(Beginning of Dataset extract)

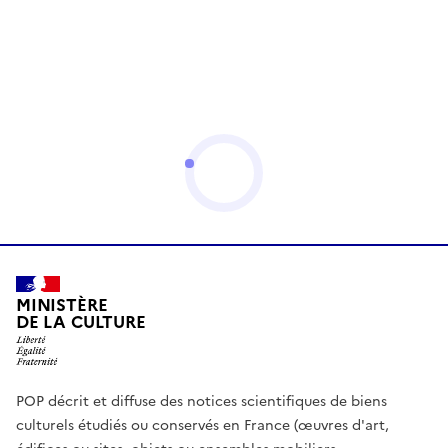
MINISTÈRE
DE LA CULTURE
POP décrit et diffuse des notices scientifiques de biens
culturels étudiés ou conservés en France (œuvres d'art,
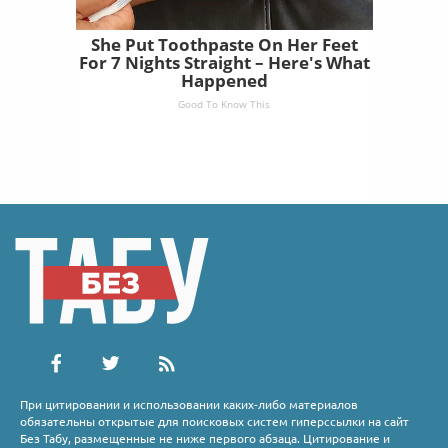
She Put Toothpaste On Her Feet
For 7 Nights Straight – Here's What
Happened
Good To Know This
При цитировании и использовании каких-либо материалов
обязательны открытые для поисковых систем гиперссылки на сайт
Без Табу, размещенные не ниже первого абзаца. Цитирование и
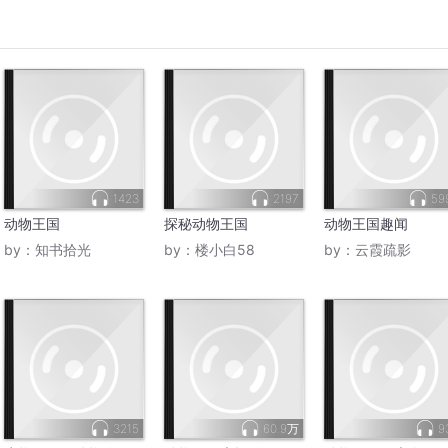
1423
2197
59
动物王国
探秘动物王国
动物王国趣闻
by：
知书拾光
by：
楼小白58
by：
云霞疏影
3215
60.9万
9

(End of Dataset extract)
(Beginning of Dataset extract)

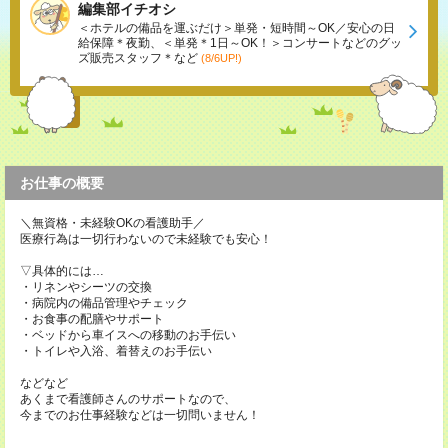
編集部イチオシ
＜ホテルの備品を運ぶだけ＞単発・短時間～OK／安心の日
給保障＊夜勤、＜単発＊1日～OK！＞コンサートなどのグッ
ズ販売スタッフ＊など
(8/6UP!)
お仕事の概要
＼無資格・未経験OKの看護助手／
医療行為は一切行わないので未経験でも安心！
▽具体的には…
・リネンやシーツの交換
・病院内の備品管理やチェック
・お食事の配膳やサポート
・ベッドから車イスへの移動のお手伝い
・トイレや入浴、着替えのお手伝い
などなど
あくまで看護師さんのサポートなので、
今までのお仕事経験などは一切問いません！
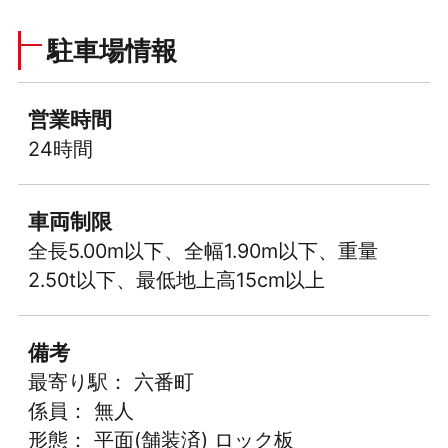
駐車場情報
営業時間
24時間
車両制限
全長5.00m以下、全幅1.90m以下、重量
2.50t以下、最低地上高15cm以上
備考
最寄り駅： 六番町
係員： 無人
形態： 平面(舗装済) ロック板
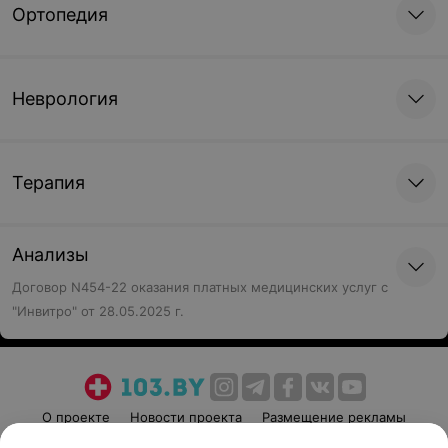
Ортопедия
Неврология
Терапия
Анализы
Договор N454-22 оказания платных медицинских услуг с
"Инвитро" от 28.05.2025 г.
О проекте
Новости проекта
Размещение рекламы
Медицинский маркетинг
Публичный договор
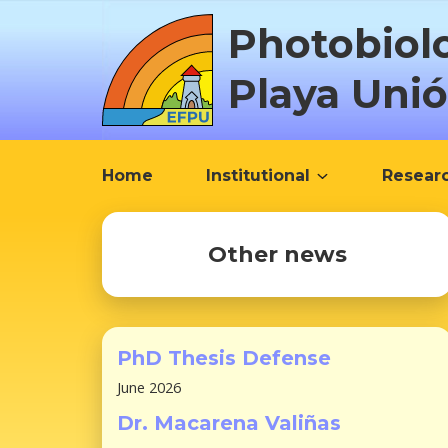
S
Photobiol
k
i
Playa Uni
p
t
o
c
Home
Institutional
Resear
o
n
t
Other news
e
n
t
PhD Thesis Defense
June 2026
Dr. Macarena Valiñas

(End of Dataset extract)
(Beginning of Dataset extract)

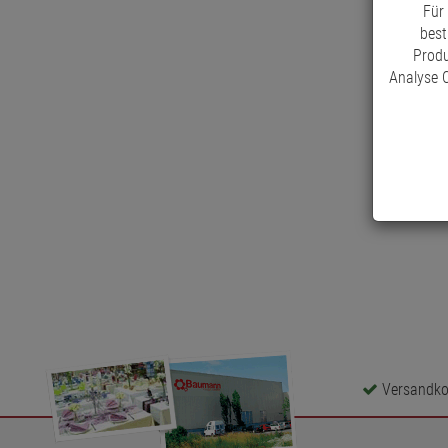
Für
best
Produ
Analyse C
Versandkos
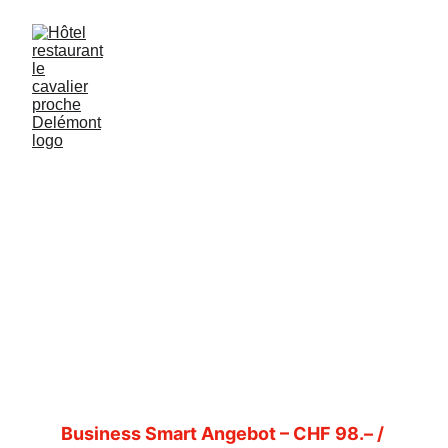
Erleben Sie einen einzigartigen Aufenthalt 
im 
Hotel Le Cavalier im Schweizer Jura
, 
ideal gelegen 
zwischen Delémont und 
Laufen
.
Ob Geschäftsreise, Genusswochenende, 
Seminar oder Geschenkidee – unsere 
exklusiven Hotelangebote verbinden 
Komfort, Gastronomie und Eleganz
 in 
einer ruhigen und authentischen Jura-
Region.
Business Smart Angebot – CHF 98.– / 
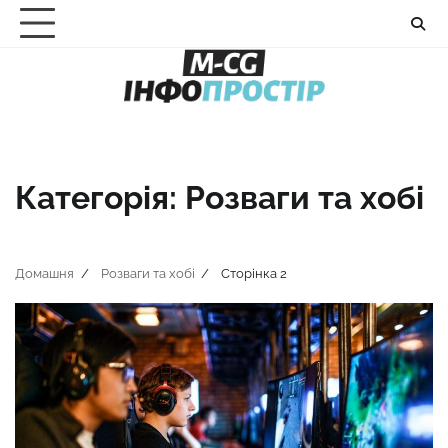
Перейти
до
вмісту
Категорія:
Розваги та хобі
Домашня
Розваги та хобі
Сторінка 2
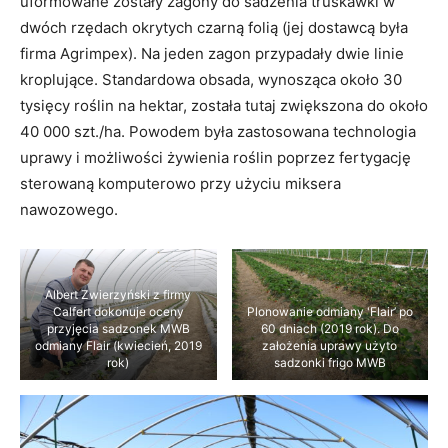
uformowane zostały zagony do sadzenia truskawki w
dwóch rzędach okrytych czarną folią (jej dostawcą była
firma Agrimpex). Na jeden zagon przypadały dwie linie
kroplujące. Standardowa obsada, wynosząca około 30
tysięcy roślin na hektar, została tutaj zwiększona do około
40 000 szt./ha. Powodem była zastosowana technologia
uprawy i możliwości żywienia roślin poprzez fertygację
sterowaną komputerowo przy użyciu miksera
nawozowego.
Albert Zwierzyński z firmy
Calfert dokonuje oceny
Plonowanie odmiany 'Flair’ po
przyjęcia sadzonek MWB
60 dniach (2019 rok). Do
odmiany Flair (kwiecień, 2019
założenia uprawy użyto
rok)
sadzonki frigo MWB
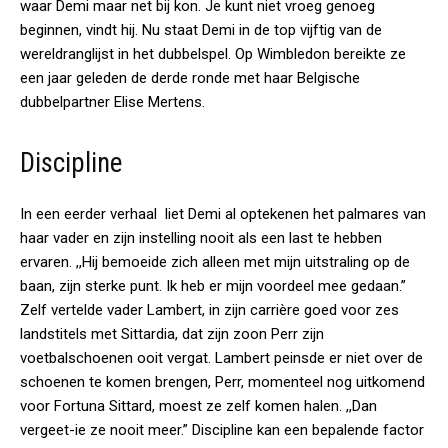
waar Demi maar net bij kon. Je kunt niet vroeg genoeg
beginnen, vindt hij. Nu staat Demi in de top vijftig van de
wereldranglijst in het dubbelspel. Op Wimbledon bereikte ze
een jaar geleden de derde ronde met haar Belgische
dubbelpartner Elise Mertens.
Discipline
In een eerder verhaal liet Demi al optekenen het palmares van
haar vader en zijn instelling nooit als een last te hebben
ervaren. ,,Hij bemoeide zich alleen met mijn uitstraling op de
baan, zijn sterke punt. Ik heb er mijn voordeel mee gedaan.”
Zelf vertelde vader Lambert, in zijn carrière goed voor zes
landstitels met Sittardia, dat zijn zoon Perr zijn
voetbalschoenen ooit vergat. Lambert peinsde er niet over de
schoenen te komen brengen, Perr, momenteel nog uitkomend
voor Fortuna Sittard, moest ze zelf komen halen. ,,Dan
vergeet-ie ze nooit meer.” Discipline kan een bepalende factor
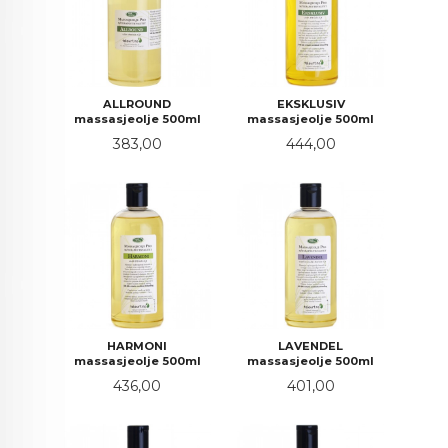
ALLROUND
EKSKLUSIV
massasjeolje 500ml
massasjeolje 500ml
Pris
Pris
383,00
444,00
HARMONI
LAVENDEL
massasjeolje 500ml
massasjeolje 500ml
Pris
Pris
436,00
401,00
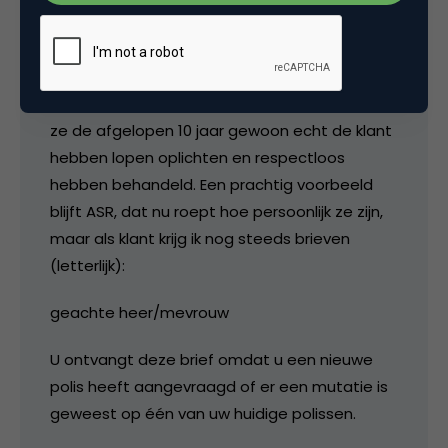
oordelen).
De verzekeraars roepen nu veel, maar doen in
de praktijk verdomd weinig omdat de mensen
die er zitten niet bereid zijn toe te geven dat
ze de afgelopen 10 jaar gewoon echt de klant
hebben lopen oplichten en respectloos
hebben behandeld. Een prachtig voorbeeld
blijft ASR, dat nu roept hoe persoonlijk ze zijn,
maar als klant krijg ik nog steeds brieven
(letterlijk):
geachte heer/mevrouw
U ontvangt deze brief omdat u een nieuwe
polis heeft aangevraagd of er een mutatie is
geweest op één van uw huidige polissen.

(End of Dataset extract)

* Task statement
Search the records above for the string "vader". Copy every line that contains it.

* Answer box
haar vader en zijn instelling nooit als een last te hebben
Zelf vertelde vader Lambert, in zijn carrière goed voor zes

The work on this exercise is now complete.